芥川賞受賞作
二十一歳のC級プロボクサーが主人公。最下級のプロライセンスで、いわゆる四回戦ボーイと呼ばれるクラスか。デビュー戦を初回KOで華々しく飾ったものの、その後二敗一分けと負けが込んできている。
ディテールがすごい。パチンコ店員として練習に明け暮れる若手ボクサーの生活、練習のこと、試合のこと、減量の様子、日常を徹底して描いている。このことがまずは魅力。
主人公の年齢を考えれば青春小説と言えるのだろうが、甘ったるさは微塵もない。
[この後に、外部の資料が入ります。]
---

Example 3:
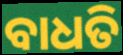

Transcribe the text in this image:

ବାଧତି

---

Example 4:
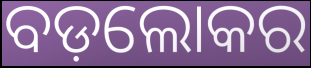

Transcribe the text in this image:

ବଡ଼ଲୋକର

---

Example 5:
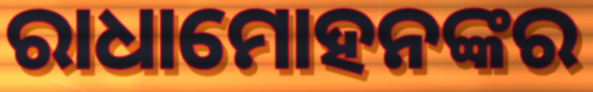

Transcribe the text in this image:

ରାଧାମୋହନଙ୍କରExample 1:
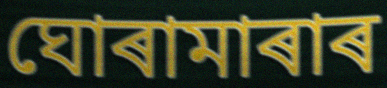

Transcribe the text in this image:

ঘোৰামাৰাৰ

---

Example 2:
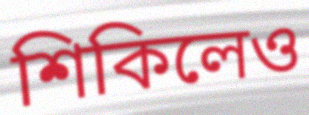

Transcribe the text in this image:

শিকিলেও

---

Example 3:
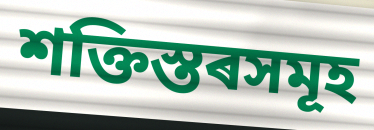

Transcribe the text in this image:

শক্তিস্তৰসমূহ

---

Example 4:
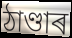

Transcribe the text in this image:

ঠাণ্ডাৰ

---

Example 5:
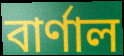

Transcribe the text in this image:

বাৰ্ণালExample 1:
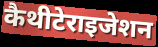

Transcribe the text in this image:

कैथीटेराइजेशन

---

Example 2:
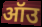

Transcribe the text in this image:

ऑउ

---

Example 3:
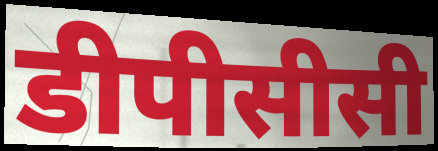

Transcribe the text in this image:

डीपीसीसी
少々粗雑そうに見える文体がかえって中味に合致しているし、リアリティがある。
いくつか引いてみよう。
練習どおりができるのは好調のときだけだ
ひとつひとつが的を得ている気がするのは、ぼくが試合に負けたせいで、それたったひとつだ。勝った要因は皆ひとつに絞りたがり、大抵は間違っている。負けた要因は皆百個も二百個もおもいつき、すべて正しい。これが勝負ということだ。
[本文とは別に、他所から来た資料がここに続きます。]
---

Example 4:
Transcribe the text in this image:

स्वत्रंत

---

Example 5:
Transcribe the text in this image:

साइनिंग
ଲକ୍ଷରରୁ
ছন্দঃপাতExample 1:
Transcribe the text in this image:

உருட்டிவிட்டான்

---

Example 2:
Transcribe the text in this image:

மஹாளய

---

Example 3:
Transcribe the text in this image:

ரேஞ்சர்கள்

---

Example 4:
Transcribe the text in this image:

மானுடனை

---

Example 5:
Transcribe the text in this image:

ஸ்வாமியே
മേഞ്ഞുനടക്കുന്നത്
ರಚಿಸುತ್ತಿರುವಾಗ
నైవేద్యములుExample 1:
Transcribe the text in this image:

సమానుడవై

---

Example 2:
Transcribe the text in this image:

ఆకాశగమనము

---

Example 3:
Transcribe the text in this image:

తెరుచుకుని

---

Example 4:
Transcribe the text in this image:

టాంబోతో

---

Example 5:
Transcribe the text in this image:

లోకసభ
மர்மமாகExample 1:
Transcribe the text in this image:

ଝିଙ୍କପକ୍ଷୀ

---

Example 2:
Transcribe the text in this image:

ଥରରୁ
トレーナーが途中からウメキチに交代した。ウメキチはまだ現役のはずだが、トレーナーとしてボクシングをみてみようということらしい。
初めウメキチのやり方に反発し、ため口をきいたりしていたが、次第にウメキチのやり方についていくようになった。このウメキチとのやりとりがまるでプロの真剣勝負のようで味がある。
ウメキチと進める減量はすさまじい。プロボクサーの宿命か。
言語化できる地獄に地獄はない。少しずつカロリーを落としながら集中を切らせないウメキチとの日々は、確実に精神を削いだ。
ウメキチは大仰な労いや試合にむけた意気込み等をいわなかったし、いわせなかった。わかっていた。いままでやってきたことのすべてとリングの上で再会する。